About 1.5 million Israeli residents have received a booster dose of a Covid-19 vaccine.

Later in the day, White House spokeswoman Jen Psaki explained Biden’s comments, saying he would rely on CDC and FDA officials to make changes to formal U.S. health guidelines, which currently state that booster doses are given after eight months should be.

“So I want to be very clear. If they were to change their leadership based on data for a certain group, he would of course stick to it,” Psaki said at a press conference on Friday. “But for the folks at home watching, for all of you reporting this, nothing has changed about the eight month timeline in relation to the boosters.”

Other countries, including the Dominican Republic, Hungary and Germany, have either started, are about to, or are considering booster vaccinations.

Pfizer said Wednesday that a booster dose of its vaccine triple its neutralizing antibodies in an unpublished study as the company battles for FDA approval for its booster doses, according to Reuters.

The study also found that the side effects after a third dose are the same as after a second dose. Common side effects include headache, lethargy, mild pain at the injection site, and fever.
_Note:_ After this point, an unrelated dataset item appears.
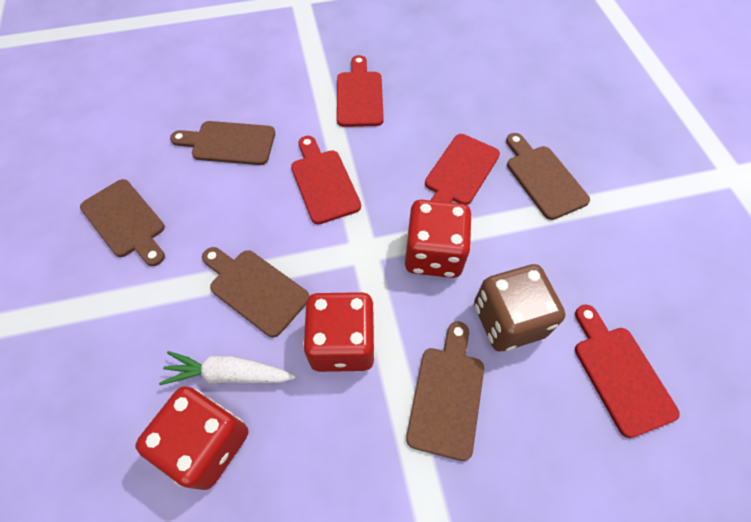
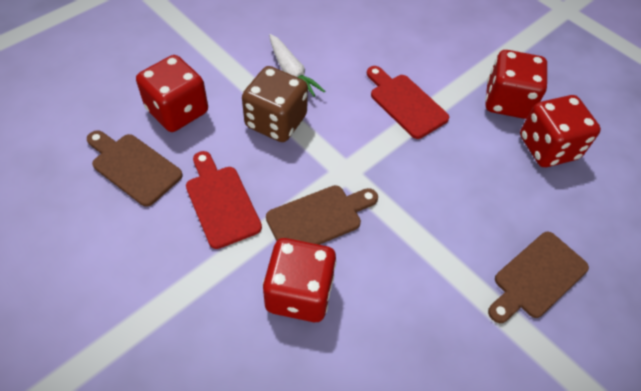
brown cutting board: [80,179,165,266] [170,121,275,165] [202,247,309,337] [406,321,484,461] [506,133,590,220] = 5 -> [87,130,183,207] [266,185,378,245] [488,232,589,323] = 3
red cutting board: [291,136,361,224] [337,55,384,127] [425,134,500,205] [575,305,680,438] = 4 -> [186,151,262,249] [367,66,449,139] = 2
red dice: [135,386,248,490] [303,292,375,372] [405,200,472,278] = 3 -> [136,55,208,132] [263,238,337,322] [485,50,547,119] [520,95,601,167] = 4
The distribution of the booster vaccinations is expected to begin on September 20 pending final approval from the Food and Drug Administration and Centers for Disease Control and Prevention. The Biden government and vaccine manufacturers have indicated that there should be enough doses for any fully vaccinated adult aiming for a third dose.

Correction: This article has been updated to correct the timing of when a potential third dose of Covid could be administered. Five months after the full vaccination.